The Next Decade
permalinkThe last ten years have been a wild ride for this planet, but I’m sure the next ten are going to be even more exciting. I’d like to offer my predictions of what we’ll see around now, ten years in the future.
The browser will continue its domination in the world of applications, absorbing more of what we do in desktop applications. A significant fraction of software development will happen in the browser, though most development will still happen on the desktop. WebGL will be starting to become a major platform for gaming. IE6 will be a war story told by greybeard developers, Microsoft having jumped back into the browser race and caught up to the leaders of the pack. No single browser will have a majority share worldwide. Javascript will still be the biggest language, but it will have gone through a few language iterations. The browser JS VM will be near the speed of native code, less than 25% slower.
Devices will continue to double in capacity and speed every few years.
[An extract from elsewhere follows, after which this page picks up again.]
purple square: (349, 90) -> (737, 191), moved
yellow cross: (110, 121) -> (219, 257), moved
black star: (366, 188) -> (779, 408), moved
In 2020 you won’t have a desktop computer. You’ll have something in the form-factor of a laptop or tablet that you dock and charge wirelessly wherever you device to work. Hard-drives as we know them today won’t exist in most machines, replaced by various forms of multi-terabyte solid-state storage.
You’ll be carrying around a mini-computer in your pocket that runs at the equivalent speed of today’s MacBook Pro. It’ll multitask easily with a few GB of RAM and have nearly a terabyte of solid-state storage onboard. The mobile experience will be a scaled-down, synchronized version of your larger machine rather than an entirely separate device. In fact, some people may eschew the larger device and hook their mobile device wirelessly into display and input devices when they want an easier environment to work in.
Your phone and laptop will have high-end cameras with thin liquid lenses that will be good enough for most people to stop carrying around dedicated point-and-shoot cameras.
E-books will continue to grow, but the functionality will move out of dedicated devices and into portable computers with improved screens that work as well as e-paper today. Electronic textbooks will have taken over the majority share of post-secondary education and will start to make inroads in earlier school grades.
Land-lines will be a legacy technology in 2020. Most people will opt to forward their personal cell phones to an adapter that rings a home number as well when the phone is nearby. Telcos will start offering a much-higher-fidelity audio codec for cell phones that offers VoIP-quality conversations.
True electronic commerce will be starting to emerge in 2020, replacing wallets with your electronic devices for power users. Instead of carrying around a dozen ID and payment cards, people will have the option of storing them digitally and presenting them wirelessly. Electronic banking will take off, providing safe, standard web-based APIs around your personal finances and investments.
Our understanding of genetics today will look primitive compared to that of 2020. In 2020, genomics will have high-level structures that understand and codify the development and existence of organisms, allowing us to symbolically describe and modify how genes are turned on and off, like a computer program. We will have genetic fixes for a few of the big genetic disorders today. Some of these fixes will be applied to the human germline as well, wiping the diseases out entirely for descendants.
Car travel will take a number of big steps forward. In 2020, most modern cars will aware of each other to some degree and offer basic driving coordination like avoiding rear-end collisions and traffic management. Most cars will be LTE-capable and have online traffic updates, integration with your personal mail and text-to-speech for handsfree web ‘listening’. Rare features today such as heads-up night-vision displays and 360º visibility cameras will trickle down to a much larger segment of vehicles.
Personal space travel will be uncommon, but available for individuals for a cost around $100,000. Small space travel outfits will have small, but permanent space stations for the travellers to dock and stay for a few nights. Humans will be in the planning stages for the first extra-terran mission in our solar system since the moon landings which will involve nations from around the world.